How many times in the emergency services have we heard someone, after a disaster, say, “I never thought it would happen here?” Seven years ago today I responded with dozens of others to the Amish Nickel Mines school shooting. It couldn’t happen there! This was one of the most horrific events I have ever been to in over thirty years in the emergency services, because it was an intentional act against the most innocent of victims. “It won’t happen here,” or “It can’t happen here,” are words that should never be uttered as an excuse for any lack of preparedness.
I don’t want to talk about that day nor that event on this anniversary. What I want to make is a point, “Anything CAN happen Anywhere!” As emergency responders and Emergency Managers, we fight an uphill battle every day known as “lack of Preparedness.” Recently during a discussion with our students in our Masters of Science in Emergency Management program, we had a debate over what to tell the public? As responders, we never want to admit defeat or say that we can’t help, but are we setting our citizens up for a bigger disaster? If the citizens that we are sworn to protect have an unrealistic expectation that we, the responders (read government), are always going to be here, or there, and we will always respond no matter what the disaster in order to protect them, are we doing our citizens a great disservice?
The debate was interesting as highly educated students, some with many years in the field and some with only a few years of experience, tried to balance individual preparedness versus a duty to assist the citizens under our watch. We have all heard the seventy-two hour rule. Each person is to have the necessary supplies and a disaster kit to fend for themselves for the first seventy-two hours after a disaster. This will give each citizen a plan of preparedness while the responders are doing their best to get to them after a disaster. Remember, statistically the number of responders is declining, yet the number of events is increasing. Think about some of the major events that have occurred in the past few years: major hurricanes, tornadoes, flooding, wild fires, landslides and earthquakes, not to mention the horrific man-made events.

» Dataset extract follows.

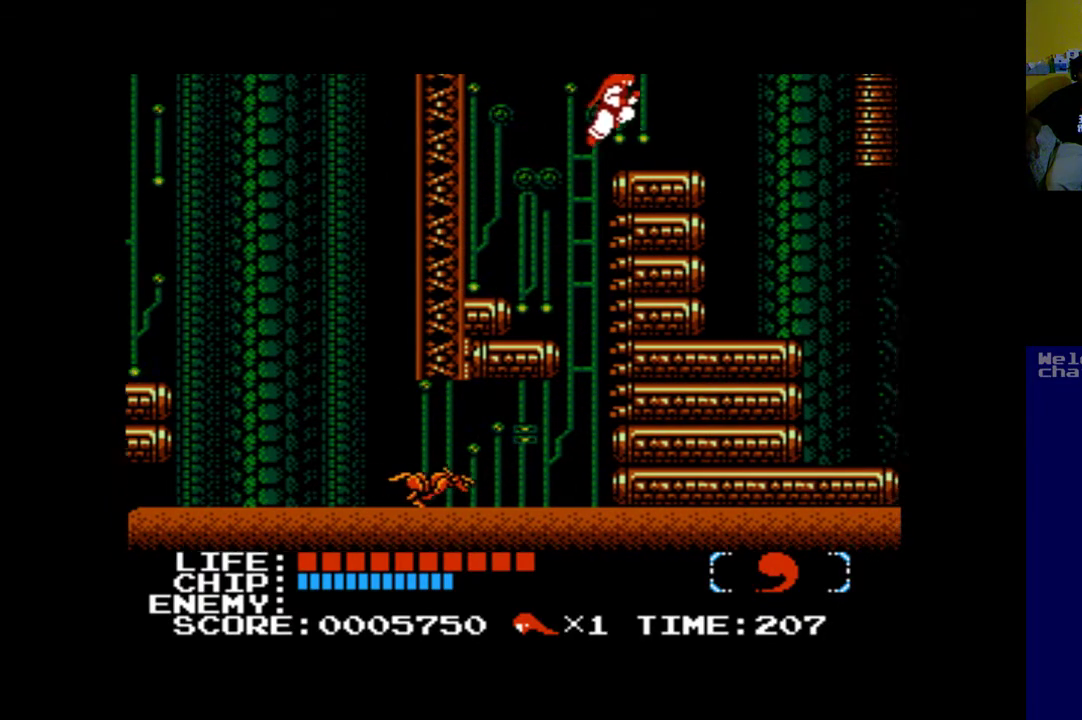
{"buttons": ["DPAD_RIGHT"], "left_stick": "center", "events": [[233, "B", "up"]]}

Every citizen needs to have a sustainment and resiliency plan. Every citizen needs to have a disaster kit with basic supplies. These kits are easy to put together, go to Ready.gov or Millersville.edu/cdre for samples of what a kit needs. So, if it is so easy, why doesn’t everyone have a kit? The citizens are reliant on us, the emergency managers and responders! As we discussed at great length, more and more citizens are leaving their disaster preparedness to government. We continue to send out the message that we are all things to all people, we are “all-hazards” responders, and we probably really can do all types of disaster response and recovery. However, as our resources continue to diminish and our disasters keep coming, we need to do a better job with our community preparedness, our “Whole Community” approach.

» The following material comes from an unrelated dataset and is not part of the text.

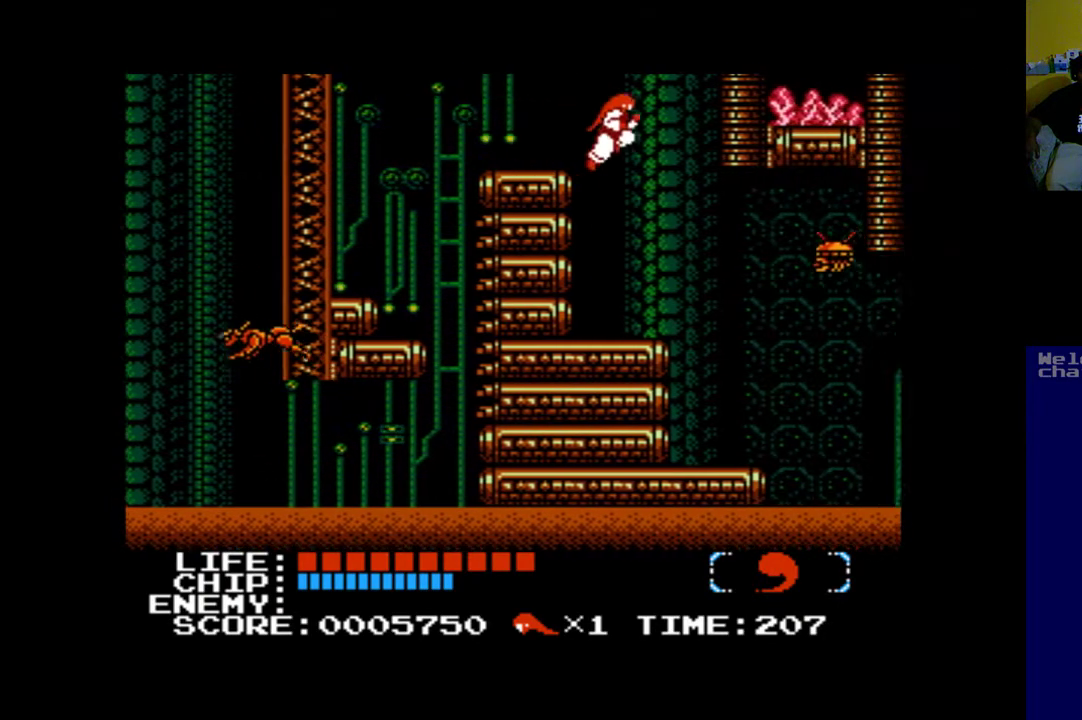
{"buttons": [], "left_stick": "center", "events": [[200, "DPAD_RIGHT", "up"]]}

The story does not end here with a plea for better communications by emergency managers, because I am not sure we have decided yet what that message should be to the public. Our class clearly pointed out that our elected officials want the citizens to know we are on the job and ready for anything. We will continue to discuss and debate what the right message is for our citizens, but one thing we know we have to do is a better job of communicating and preparing our most vulnerable populations.

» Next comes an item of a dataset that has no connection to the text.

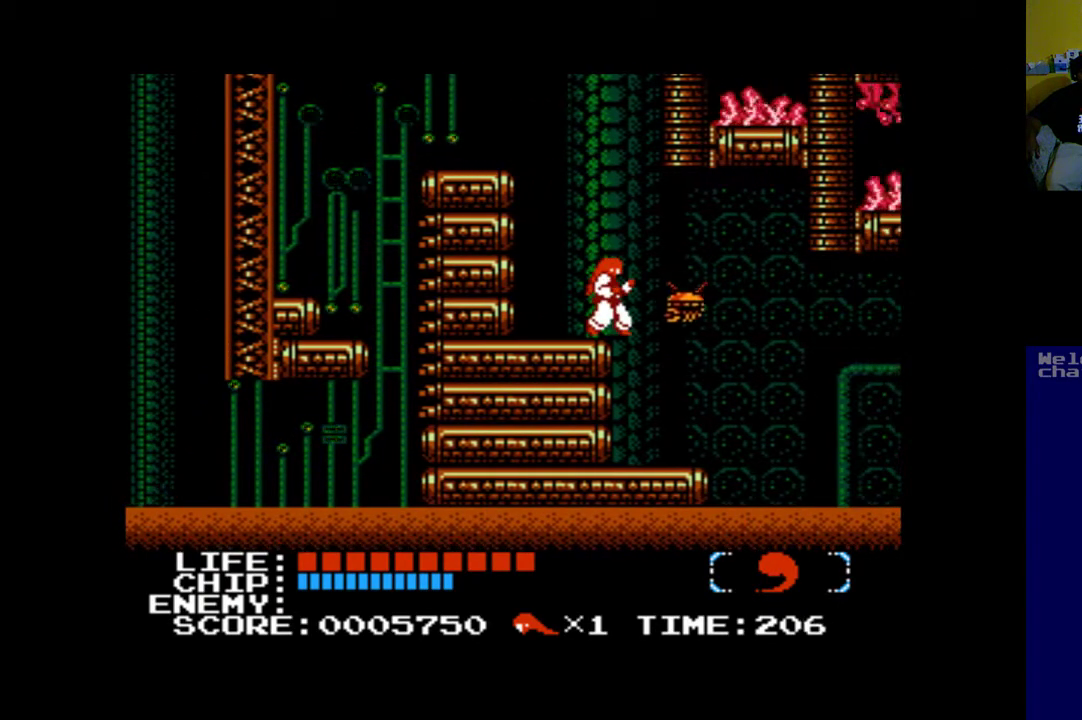
{"buttons": ["DPAD_RIGHT"], "left_stick": "center", "events": [[67, "B", "down"], [333, "DPAD_RIGHT", "down"], [400, "B", "up"]]}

Vulnerable populations are disproportionately affected in any disaster. They have less ability to prepare, and a more difficult time of recovering. If a citizen can barely pay rent or put food on the table, how will they make a disaster kit. If we continue to put out our message through mainstream media, and our vulnerable populations don’t get their information from the mainstream media, how are we helping to prepare them for disasters?
We don’t have the answers yet, and we will continue to research to solve these problems, but the one thing we know for sure, the more citizens we can get to be actively involved in preparing and to assist themselves and their neighbors, the better our system will be and the better the outcome for all of us.